Depending on the circumstance or song, William Roberts II thinks he’s Rick Ross, Big Meech, Larry Hoover or MC Hammer. The rotund 36-year old rapper also claims that he’s not a star – arguably his most brazen delusion of the bunch. After all, empirical evidence exists to the contrary, with 5,000-plus fans cramming into Los Angeles’ Nokia Theatre on Friday night to chant "Rozay" and mimic the Miamian’s trademark "Huhh" grunt.
Since transcending his short-lived 2009 feud with 50 Cent, Ross has become rap’s most popular artist outside of the Watch the Throne duo and the Young Money millionaires. Credit his ability to parlay a Stay Puft Marshmallow Man-sized persona (and build), gruff but nimble baritone and absurdist boasting into a 24-hour bacchanalia of Bugattis, Maybachs, Louis Vuitton luggage and lavish crustacean-filled feasts.
Meet the Bawse, the bizarro Springsteen, who identifies with the common man through his singular strain of South Beach surrealism. On "9 Piece," he boomed about selling dope on his iPhone. On "Aston Martin Music," he visualized a world of automatic weapons, sweet wine, and luxury goods only accessible to the 0.01 %. His gift is to make those aspirational ideals accessible; he is the avuncular villain inviting his fans to be "rich forever" and to "have a night they’ll remember for the rest of their lives."
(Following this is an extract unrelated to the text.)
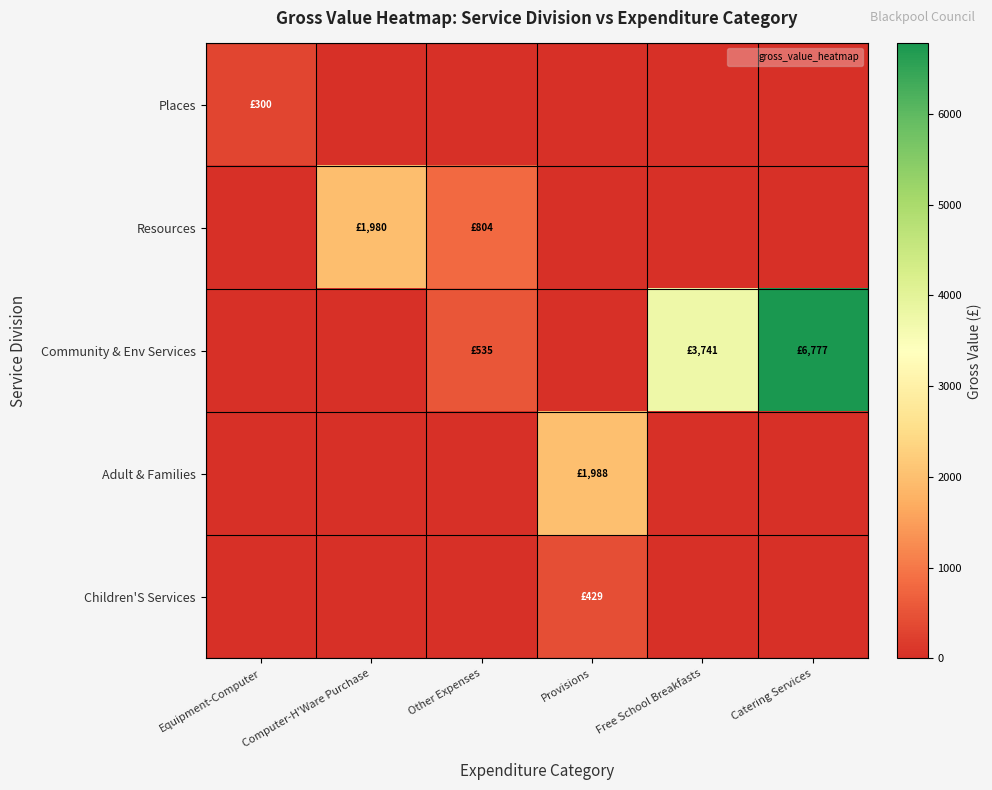

How many categories are shown in the chart?

6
A Rick Ross show in 2012 is part P.T. Barnum, part Biggie Smalls, part Scarface as directed by Brett Ratner. Clad in a USC letterman jacket, black jeans and Louis Vuitton sunglasses, the Bon Iver-bearded and barrel-chested rapper ran through an hour-long litany of his greatest hits amassed over the last six years. The bell-ringing braggadocio of "BMF" allowed even the most strait-laced squares to temporarily identify with the Black Mafia Life crime ring, while "Hustlin" had the first four rows so rowdy that you would have thought Ross had stage-dived.
Yet Ross leaves the rollicking live presence for the hip-house crowd. He barely moves onstage and his banter is minimal. In between songs and smoke breaks, he sticks to a few catch phrases: hooting out "Let’s blow some money," "Rozay!" and "Maybach Music" like a pull-string talking doll.
So white-hot is Ross’ star that he’s the rare rapper able to earn regular airplay amidst the R&B and pop-heavy numbers that dominate the top 40. His songs are slow-moving haymakers equipped with the power of a late-period George Foreman punch. And in a subtle nod to his current ubiquity, he opened with "Holy Ghost," a track released on last week’s free mixtape, Rich Forever. A less confident artist might have opted for something more battle-tested, but Rawse is the anomalous artist capable of turning every verse into an event. Accordingly, his acolytes had memorized every word. Even if the audience has never spoken to the Holy Ghost in their Bugattis, these lean times allow everyone to empathize with Rozay’s claim that "being broke is the root of all evil."
Whereas Ross’ star was Betelgeuse-big enough to command his set with minor assistance, opener Busta Rhymes opted for aid in passing the Courvoisier. During his 40-minute set, the veteran New Yorker enlisted Chris Brown for "Look Me At Me Now," Snoop Dogg for "Drop It Like It’s Hot," and Swizz Beatz for "It’s Me Bitches."
Rapping with supernatural speed, the cameo killer ran through his estimable catalogue: "Whoo-Ha (Got You All In Check)," "Put Your Hands Where My Eyes Can See," and his guest verses on "Scenario" and the "Ante Up Remix." In any other scenario, he would have stolen the show. But so centripetal is Ross’ pull and so strong is his gravity that he consumes all the oxygen in the room. After all, what other rapper could get more than 5,000 people to hang with the “Bawse” after the workweek is over?